Organic vs synthetic feeds for conophytum calculus

Organic options

A heavily diluted seaweed or worm-casting feed once or twice in summer. UK: a drop of Westland seaweed feed; US: quarter-strength Espoma Cactus! or Dr. Earth liquid. Fresh free-draining mix matters more than any feed.

Synthetic / liquid feeds

A dedicated cactus/succulent liquid at quarter to half strength — UK: Baby Bio Cacti & Succulent Drip Feeders or Westland; US: Miracle-Gro Succulent Plant Food or Schultz Cactus Plus.

Brand names are examples, not endorsements, and UK and US ranges differ — check the label’s own NPK and dilution rate, since formulations change.

Fertilising conophytum calculus — frequently asked questions

What fertiliser does conophytum calculus need?

A cactus and succulent formula or a diluted balanced feed with modest, even numbers. Avoid high-nitrogen plant foods — they make a succulent etiolate and grow soft, fracture-prone tissue. Conophytum Calculus is a light-feeding succulent — a gentle, low-nitrogen feed a few times in growth keeps it plump without forcing the weak, stretched growth over-feeding causes.

How often should I feed conophytum calculus?

Barely needed. An optional very dilute low-nitrogen cactus feed once during the autumn-winter growth; over-feeding cracks and bloats the round bodies. Barely needed. An optional very dilute low-nitrogen cactus feed once during the autumn-winter growth; over-feeding cracks and bloats the round bodies. Keep that to sparingly through the growing season between spring through early autumn (roughly March to September) and stop entirely once growth slows for winter.

What strength of feed for conophytum calculus?

Quarter to half strength at most for conophytum calculus. Succulents take up very little, and a strong dose burns the fine roots before the plant can use it.

What does over-feeding conophytum calculus look like?

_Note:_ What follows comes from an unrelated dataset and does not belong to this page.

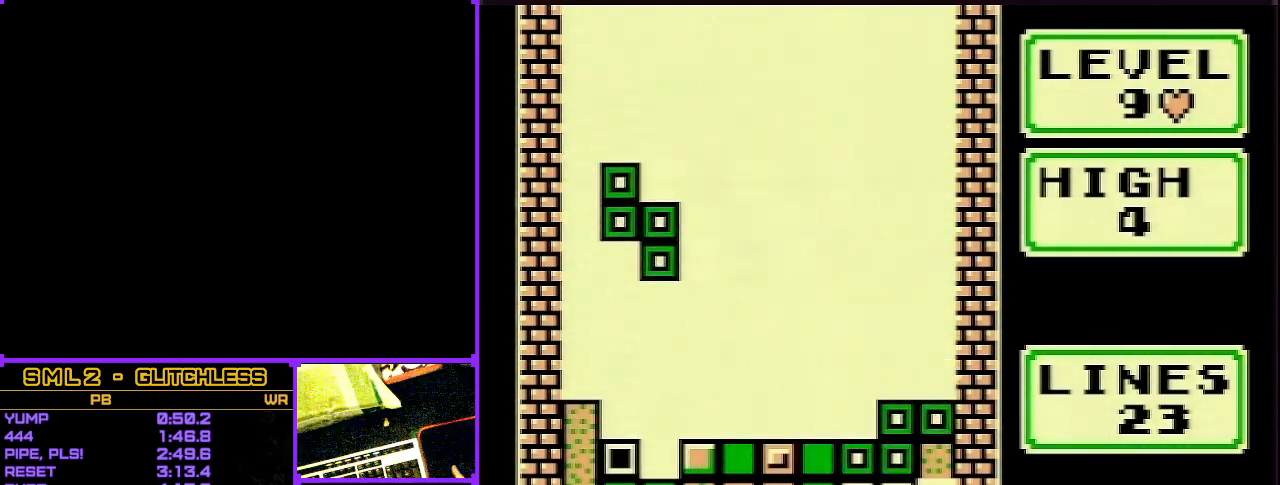
{"dt_ms": 500, "buttons": [], "events": [[50, "DPAD_LEFT", "up"]]}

Stretched, leggy, pale growth with widely spaced leaves. A white salt crust on the soil or around the pot rim. Brown, crisped leaf tips and edges. Soft, mushy tissue at the base — over-feeding plus damp soil rots it. Feeding conophytum calculus like a leafy houseplant is the classic error — it produces a flush of pale, stretched, floppy growth that never firms up and is prone to rot at the base.

Should I flush the soil of conophytum calculus?

Feed lightly enough and you rarely need to flush, but once a year run plain water through the pot of conophytum calculus until it drains clear, and refresh the gritty mix every 2-3 years.